TASK REQUIREMENTS — Give the lines of text read from the pages in all the rows below as a JSON list of strings, one string per line and no strings for blank lines. Leave the pictures out of the answer.

************

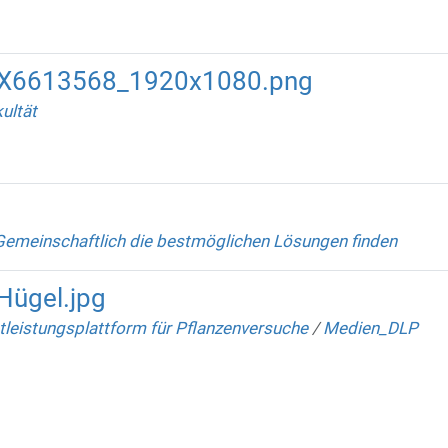
X6613568_1920x1080.png
ultät
Gemeinschaftlich die bestmöglichen Lösungen finden
ügel.jpg
tleistungsplattform für Pflanzenversuche
/
Medien_DLP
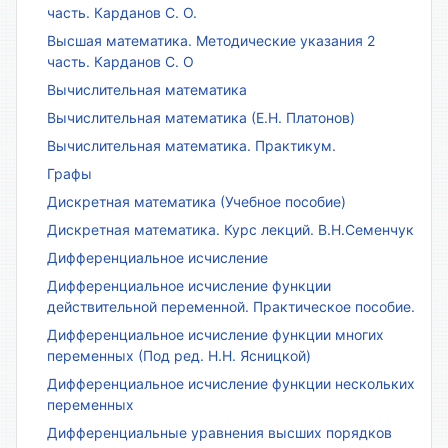
часть. Карданов С. О.
Высшая математика. Методические указания 2
часть. Карданов С. О
Вычислительная математика
Вычислительная математика (Е.Н. Платонов)
Вычислительная математика. Практикум.
Графы
Дискретная математика (Учебное пособие)
Дискретная математика. Курс лекций. В.Н.Семенчук
Дифференциальное исчисление
Дифференциальное исчисление функции
действительной переменной. Практическое пособие.
Дифференциальное исчисление функции многих
переменных (Под ред. Н.Н. Ясницкой)
Дифференциальное исчисление функции нескольких
переменных
Дифференциальные уравнения высших порядков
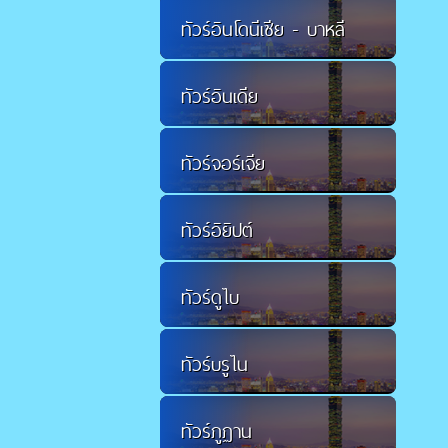
ทัวร์อินโดนีเซีย - บาหลี
ทัวร์อินเดีย
ทัวร์จอร์เจีย
ทัวร์อิยิปต์
ทัวร์ดูไบ
ทัวร์บรูไน
ทัวร์ภูฏาน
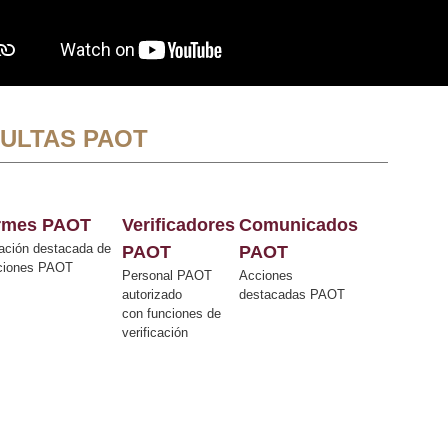
ULTAS PAOT
ormes PAOT
Verificadores
Comunicados
ación destacada de
PAOT
PAOT
cciones PAOT
Personal PAOT
Acciones
autorizado
destacadas PAOT
con funciones de
verificación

************

ANSWER FOR THIS EXERCISE —
[
  "X6613568_1920x1080.png",
  "ultät",
  "Gemeinschaftlich die bestmöglichen Lösungen finden",
  "ügel.jpg",
  "tleistungsplattform für Pflanzenversuche",
  "/",
  "Medien_DLP",
  "часть. Карданов С. О.",
  "Высшая математика. Методические указания 2",
  "часть. Карданов С. О",
  "Вычислительная математика",
  "Вычислительная математика (Е.Н. Платонов)",
  "Вычислительная математика. Практикум.",
  "Графы",
  "Дискретная математика (Учебное пособие)",
  "Дискретная математика. Курс лекций. В.Н.Семенчук",
  "Дифференциальное исчисление",
  "Дифференциальное исчисление функции",
  "действительной переменной. Практическое пособие.",
  "Дифференциальное исчисление функции многих",
  "переменных (Под ред. Н.Н. Ясницкой)",
  "Дифференциальное исчисление функции нескольких",
  "переменных",
  "Дифференциальные уравнения высших порядков",
  "ทัวร์อินโดนีเซีย - บาหลี",
  "ทัวร์อินเดีย",
  "ทัวร์จอร์เจีย",
  "ทัวร์อิยิปต์",
  "ทัวร์ดูไบ",
  "ทัวร์บรูไน",
  "ทัวร์ภูฏาน",
  "ULTAS PAOT",
  "ormes PAOT",
  "Verificadores",
  "Comunicados",
  "ación destacada de",
  "PAOT",
  "PAOT",
  "cciones PAOT",
  "Personal PAOT",
  "Acciones",
  "autorizado",
  "destacadas PAOT",
  "con funciones de",
  "verificación"
]